Eliot Spitzer, who resigned as governor of New York in 2008 after he was caught on a wiretap arranging to meet a prostitute, will attempt to revive his political career by running for comptroller of New York City, NBC 4 New York has confirmed.
Spitzer, a Democrat, plans to meet voters Monday to collect petition signatures to get on the ballot. He said he hopes voters will give him a chance.
"I want them to know I'm asking their forgiveness," Spitzer said Sunday night.
Spitzer has spoken in the past about the potential for the comptroller's job to look into corporate misdeeds. That would be similar to what he did as the state's attorney general, where he was known for prosecuting cases involving financial fraud.
"It's a question of, 'Are we getting our money's worth where we have policies in education, health care ...," Spitzer said Monday. "Politics is an exciting an endeavor as one can pursue because it matters. I'm excited to be asking every voter one by one for both forgiveness and for support. We have lots of work to do."
Spitzer needs to collect at least 3,750 signatures from registered voters by Thursday.

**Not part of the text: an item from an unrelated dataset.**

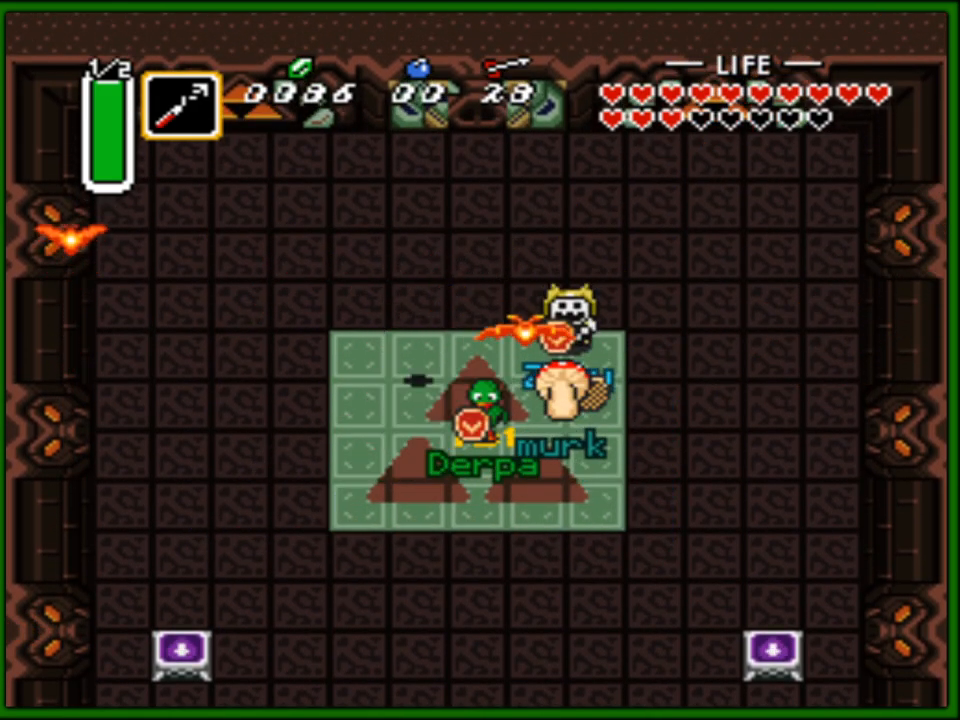
{"buttons": ["DPAD_UP"]}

Asked whether the resurgence of former Democratic Rep. Anthony Weiner, who resigned in June 2011 amid a Twitter sexting scandal and is now widely considered a front-runner in the race for New York City mayor, affected his decision to run for comptroller, Spitzer said, "I do not draw conclusions from anybody's else's run."
"I've always believed the public had forgiveness and the public believes in redemption. Whether that will extend to me is a totally separate question, as it should be," Spitzer said. "Every race is different; every race should be different. I will be viewed, I hope, based on what I've done as attorney general, as governor, as prosecutor, as a teacher, as a writer -- all those things will come together."
If he collects the requisite signatures, Spitzer will face Manhattan Borough President Scott Stringer in the primary for the office now held by mayoral candidate John Liu, who is running for mayor.
Stringer has been the most prominent among the contenders to become New York City's next fiscal chief. He's raised more than $3.5 million and spent about $566,000, city campaign finance records show.
Spitzer says he would pay for a campaign out of his own pocket and not take part in the city's financing system. He also said he's up for the competition.
"I believe in competition, whether it's on the baseball field, tennis court -- anywhere in life," Spitzer said. "Politics is no exception, so I'm looking forward to asking voters for that opportunity to participate in the process."
A statement released Sunday night from Stringer's campaign manager, Sascha Owen, took a jab at the former governor.
"Spitzer will spurn campaign finance program to buy personal redemption with his family fortune," the statement said in part.
Others in the race for comptroller include Republican John Burnett, who has worked on Wall Street in various finance capacities and just recently declared his candidacy; Green Party candidate Julia Willebrand, a former teacher; and former madam Kristin Davis.